A digital leap or a scramble?

Nagorik Sheba faces its first real test


Riaz Uddin Hridoy | Published: January 11, 2026 21:30:18


Nagorik Sheba faces its first real test


When Bangladesh's interim government unveiled Nagorik Sheba Bangladesh in May 2025, the ambition was unmistakable. The platform promised to collapse the country's sprawling bureaucracy into a single digital window, offering citizens access to hundreds of public services without brokers, bribes, or repeated trips to government offices. It was framed as a cornerstone of a new phase of digital governance-citizen-centric, efficient, and transparent.
Seven months on, the reality on the ground tells a more complicated story.
The pilot programme established six Nagorik Sheba centres across Dhaka-Gulshan, Uttara, Nilkhet, Gulistan, Mohammadpur, and Banasree-run by twelve trained entrepreneurs. These centres were meant to operate alongside a "super app", combining physical access points with digital infrastructure. At the launch, officials spoke confidently of more than 450 services eventually being delivered, from birth registration to land records and passports, all routed through a secure National Service Bus linking multiple ministries.

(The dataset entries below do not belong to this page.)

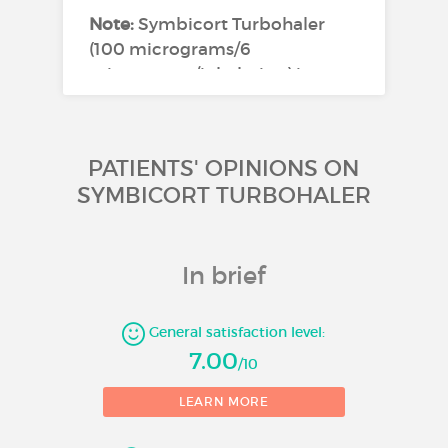
Note:
Symbicort Turbohaler
(100 micrograms/6
micrograms/inhalation) is not
appropriate in patients with
severe asthma.
PATIENTS' OPINIONS ON
Symbicort Turbohaler
200/6 Inhalation
SYMBICORT TURBOHALER
powder
Asthma
In brief
Symbicort Turbohaler is
General satisfaction level:
indicated in adults and
7.00
adolescents (12 years and older)
/10
2
for the regular treatment of
LEARN MORE
asthma, where use of a
combination (inhaled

In practice, entrepreneurs say they have been able to process only four or five types of applications in total. The most basic obstacle has been the absence of a reliable internet connection. Despite official assurances, none of the centres has received a dedicated line. Operators share mobile data from personal phones, an arrangement wholly inadequate for a platform designed around real-time digital integration. For a system dependent on uninterrupted connectivity, even brief network drops translate into complete service paralysis.
The consequences have been stark. Centres that were supposed to draw steady footfall now sit largely empty. Entrepreneurs report daily earnings of less than BDT 100-far below what a simple form-filling shop could make. Many say they feel reduced to acting as clerks for online applications that citizens could submit themselves, while those seeking faster results still turn to traditional brokers. The very middleman culture Nagorik Sheba was meant to dismantle has, in effect, reasserted itself.
The initiative's architects had emphasised that technology would do the heavy lifting. Applications, once submitted, would be digitally routed to the relevant offices, tracked through unique IDs, and processed without paper. But that vision depends on deep backend integration across ministries-an undertaking that remains incomplete. Entrepreneurs complain that portals are not synchronised and services frequently appear "under maintenance", replicating the delays and uncertainty of the old system in digital form.
Responsibility for implementation sits largely with the ICT Division, working alongside innovation bodies such as Aspire to Innovate. Ahead of the launch, officials spoke of a new data governance framework and interoperability standards to ensure security, privacy, and seamless service delivery. Yet the absence of basic contractual arrangements-particularly for internet access-has undermined those assurances.
According to a2i project manager that internet connections require formal contracts and that a policy process is under way through inter-ministerial coordination. While acknowledging earlier difficulties, he suggested the situation was being addressed. For entrepreneurs struggling to keep their centres afloat, such explanations offer little immediate relief.
The gap between promise and performance has fuelled criticism that Nagorik Sheba was launched before its foundations were ready. Supporters counter that any project of this scale will face teething troubles, particularly in a system long resistant to reform. They point to the government's late-2025 workshops across all 64 districts as evidence that lessons are being absorbed and adjustments made.
Nagorik Sheba remains a powerful idea: a state that meets citizens where they are, rather than forcing them to navigate a maze of offices and intermediaries. Whether it becomes a model for inclusive digital governance or a cautionary tale of haste will depend on how quickly connectivity gaps are closed, systems integrated, and frontline operators supported. For now, it stands as a symbol of Bangladesh's digital transition-rich in intent, but still struggling to translate vision into everyday reality.